Setiap bidang kegiatan biasanya mempunyai kosakata khusus
yang tidak digunakan dalam bidang lain. Misalnya, bahasa dalam karya sastra
biasanya menekan penggunaan kata dari segi estetis sehingga dipilih dan
digunakanlah kosakata yang tepat. Ragam bahasa jurnalistik juga mempunyai ciri tertentu, yakni bersifat
sederhana, komunikatif, dan ringkas. Sederhana karena harus dipahami dengan
mudah; komunikatif karena jurnalis harus menyampaikan berita secara tepat; dan
ringkas karena keterbatasasan ruang (dalam media cetak), dan keterbatasan waktu
(dalam media elektronik). Intinya ragam bahasa yang dimaksud di atas, adalah
ragam bahasa yang menunjukan perbedaan ditinjau dari segi siapa yang
menggunakan bahasa tersebut.
3.
Variasi Bahasa dari Segi Keformalan
Joos (Chaer dan Agustina, 2010:70) membagi variasi bahasa
atas lima macam, yaitu:
a. Ragam Beku (frozen).
Gaya atau ragam beku adalah variasi bahasa yang paling
formal, yang digunakan pada situasi-situasi hikmat, misalnya dalam upacara
kenegaraan, khotbah, dan sebagai nya.
b. Ragam Resmi (formal)
Gaya atau ragam resmi adalah variasi bahasa yang biasa
digunakan pada pidato kenegaraan, rapat dinas, surat-menyurat, dan lain
sebagainya.
c. Ragam Usaha (konsultatif)
Gaya atau ragam usaha atau ragam konsultatif adalah
variasi bahasa yang lazim dalam pembicaraan biasa di sekoiah, rapat-rapat, atau
pembicaraan yang berorientasi pada hasil atau produksi.
d. Ragam Santai (casual)
Gaya bahasa ragam santai adalah ragam bahasa yang
digunakan dalam situasi yang tidak resmi untuk berbincang-bincang dengan
keluarga atau teman karib pada waktu istirahat dan sebagainya.
e. Ragam Akrab (intimate)
Gaya atau ragam akrab adalah variasi bahasa yang biasa
digunakan leh para penutur yang hubungannya sudah akrab. Variasi bahasa ini
biasanya pendek-pendek dan tidak jelas.
4.
Variasi Bahasa dari Segi Sarana
Variasi bahasa dapat pula dilihat dari segi sarana atau
jalur yang digunakan. Misalnya, telepon, telegraf, radio yang menunjukan adanya
perbedaan dari variasi bahasa yang digunakan. Jenisnya adalah ragam atau variasi bahasa lisan dan bahasa tulis
yang pada kenyataannya menunjukan struktur yang tidak sama. Ragam bahasa
lisan adalah bahan yang dihasilkan alat ucap (organ of speech) dengan fonem
sebagai unsur dasar. Ragam bahasa tulis adalah bahasa yang dihasilkan dengan
memanfaatkan tulisan dengan huruf sebagai unsur dasarnya.
DAFTAR PUSTAKA
Alwi, dkk. 2003. Tata Bahasa Baku Bahasa Indonesia. Jakarta: Balai Pustaka.

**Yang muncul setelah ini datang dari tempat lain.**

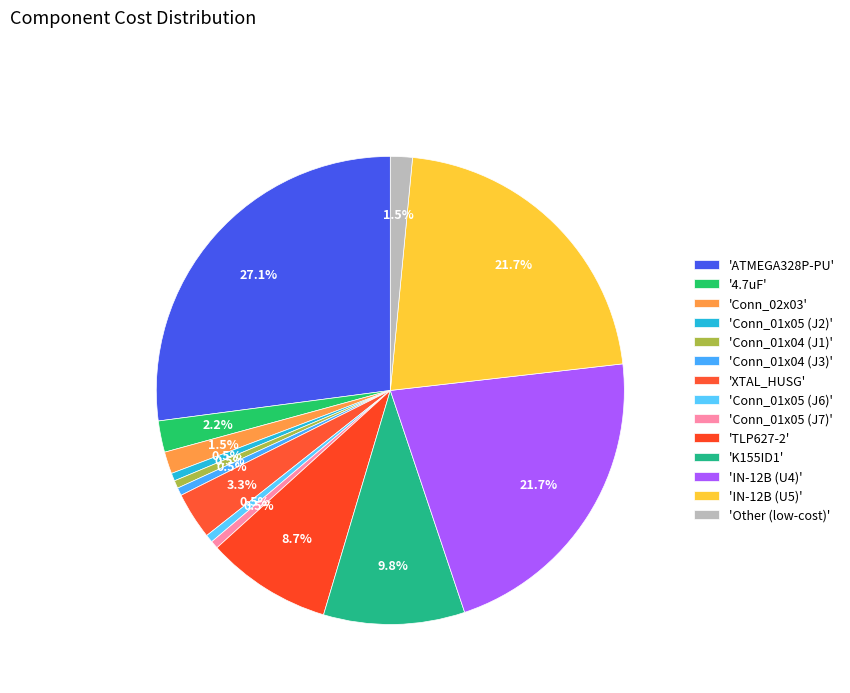

How many slices are in this pie chart?

14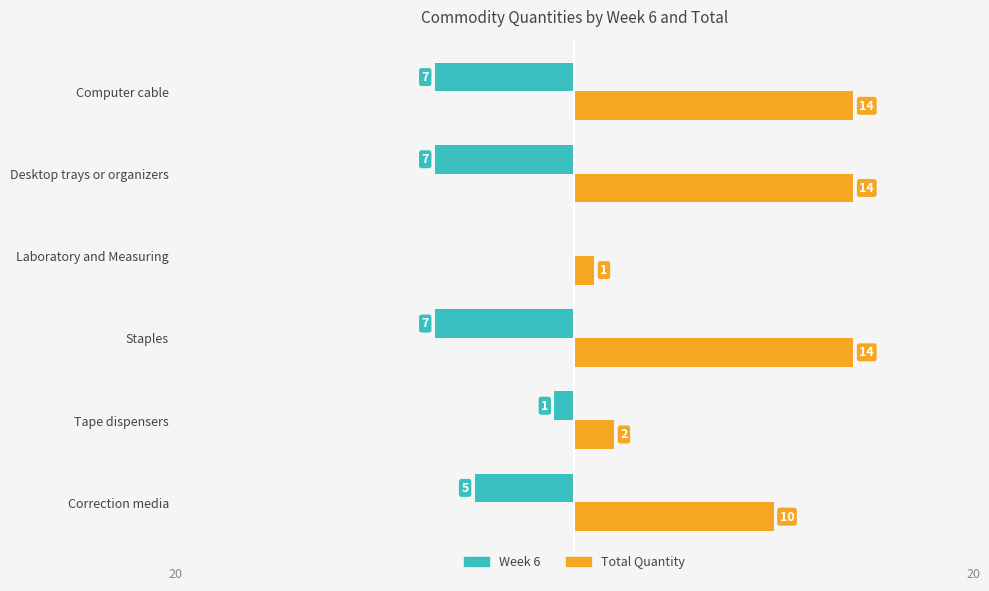

What is the maximum value shown in the chart?

14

Chaer, Abdul. 1994. Sosiolinguistik Suatu Pengantar. Jakarta: Rineka Cipta.
Chaer, Abdul dan Leonie
Agustina. 2010. Sosiolinguistik: Perkenalan Awal. Jakarta: Rineka Cipta.
Coupland,
Nikolas dan Adam Jaworski. 1997. Sosiolinguistics: A Reader and
Coursebook. England: Macmillan Press LTD.